Das Buch ist weit weniger polemisch geschrieben, als ich es von Christopher Hitchens gewohnt bin. Ich kannte schon diesen Artikel hier zum selben Thema und hatte einen ganz anderen Ton erwartet, obwohl er natürlich eloquent wie immer schreibt. Ich hätte auch schwören können, dass seine Beschreibung von Mutter Teresa als "shrivelled old bat" aus diesem Buh stammt, tatsächlich findet man diese Formulierung hier aber nicht.

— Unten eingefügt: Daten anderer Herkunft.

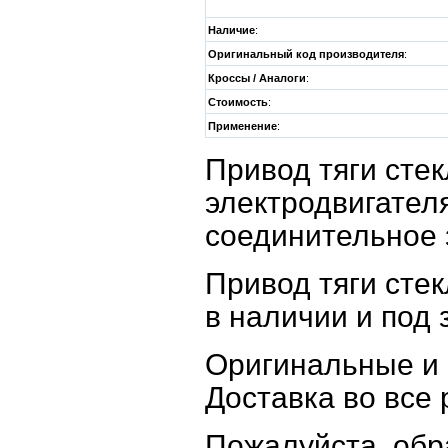
Наличие
:
Оригинальный код производителя
:
Кроссы / Аналоги
:
Стоимость
:
Применение
:
Привод тяги сте
электродвигател
соединительное 
Привод тяги сте
в наличии и под 
Оригинальные и 
Доставка во все 
Пожалуйста, об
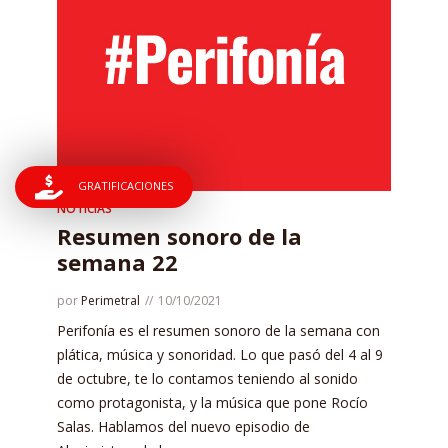
GRATIFICACIONES
NOTICIAS
Resumen sonoro de la
semana 22
por
Perimetral
10/10/2021
Perifonía es el resumen sonoro de la semana con
plática, música y sonoridad. Lo que pasó del 4 al 9
de octubre, te lo contamos teniendo al sonido
como protagonista, y la música que pone Rocío
Salas. Hablamos del nuevo episodio de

Wenn man seine Dokumentation "Hell's Angel" (1994, YouTube: Hell's Angel: Mother Teresa by Christopher Hitchens) gesehen hat, enthält das Buch nicht viel Neues, vieles wurde wortwörtlich aus dem Film übernommen und Teile des Kapitels zur Seligsprechung sind auch in "Der Herr ist kein Hirte" (God is not great) enthalten. Trotzdem bin ich froh, dass es unter all den Büchern, in denen Mutter Teresa verehrt wird, ein Buch gibt, das ein anderes Licht auf den Mythos Mutter Teresa wirft.
Über den Autor
Christopher Hitchens, geboren 1949 im englischen Portsmouth, war als Buchautor und Auslandskorrespondent, Essayist, Literaturkritiker und Dozent tätig. Er schrieb regelmäßig u.a. für die New York Times, Slate, Vanity Fair und das Wall Street Journal. 2007 erschien sein Buch "Der Herr ist kein Hirte" im Blessing Verlag, 2011 sein Essay "Der Feind". Am 15. Dezember 2011 erlag Christopher Hitchens einer langen Krankheit.